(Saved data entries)
+ + + + +

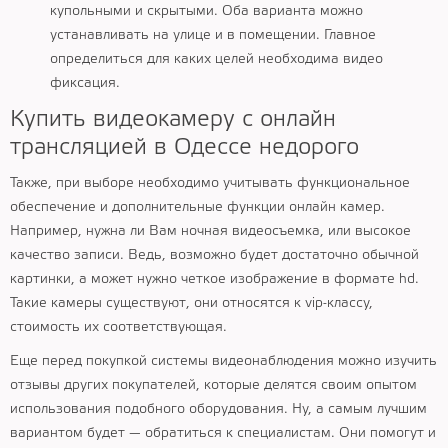
купольными и скрытыми. Оба варианта можно
устанавливать на улице и в помещении. Главное
определиться для каких целей необходима видео
фиксация.
Купить видеокамеру с онлайн
трансляцией в Одессе недорого
Также, при выборе необходимо учитывать функциональное
обеспечение и дополнительные функции онлайн камер.
Например, нужна ли Вам ночная видеосъемка, или высокое
качество записи. Ведь, возможно будет достаточно обычной
картинки, а может нужно четкое изображение в формате hd.
Такие камеры существуют, они относятся к vip-классу,
стоимость их соответствующая.
Еще перед покупкой системы видеонаблюдения можно изучить
отзывы других покупателей, которые делятся своим опытом
использования подобного оборудования. Ну, а самым лучшим
вариантом будет — обратиться к специалистам. Они помогут и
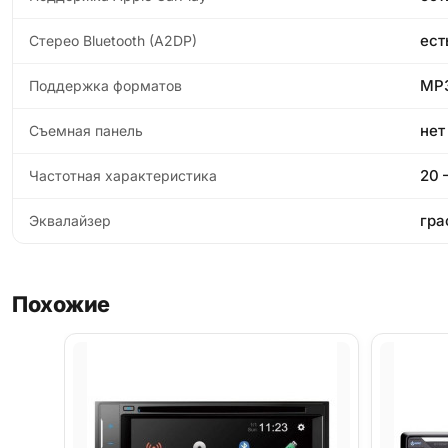
ест
Стерео Bluetooth (A2DP)
MP3
Поддержка форматов
нет
Съемная панель
20 
Частотная характеристика
гра
Эквалайзер
Похожие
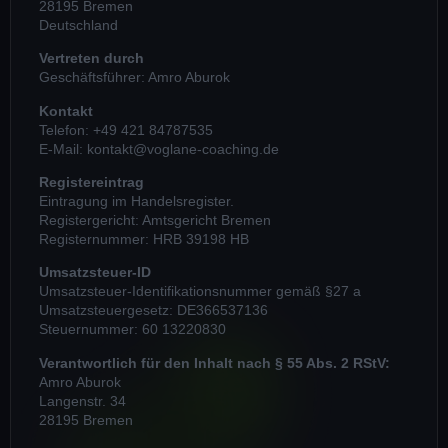
28195 Bremen
Deutschland
Vertreten durch
Geschäftsführer: Amro Aburok
Kontakt
Telefon: +49 421 84787535
E-Mail: kontakt@voglane-coaching.de
Registereintrag
Eintragung im Handelsregister.
Registergericht: Amtsgericht Bremen
Registernummer: HRB 39198 HB
Umsatzsteuer-ID
Umsatzsteuer-Identifikationsnummer gemäß §27 a
Umsatzsteuergesetz: DE366537136
Steuernummer: 60 13220830
Verantwortlich für den Inhalt nach § 55 Abs. 2 RStV:
Amro Aburok
Langenstr. 34
28195 Bremen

+ + + + +

Locate and copy each line in the data above that includes the word "будет".

качество записи. Ведь, возможно будет достаточно обычной
вариантом будет — обратиться к специалистам. Они помогут и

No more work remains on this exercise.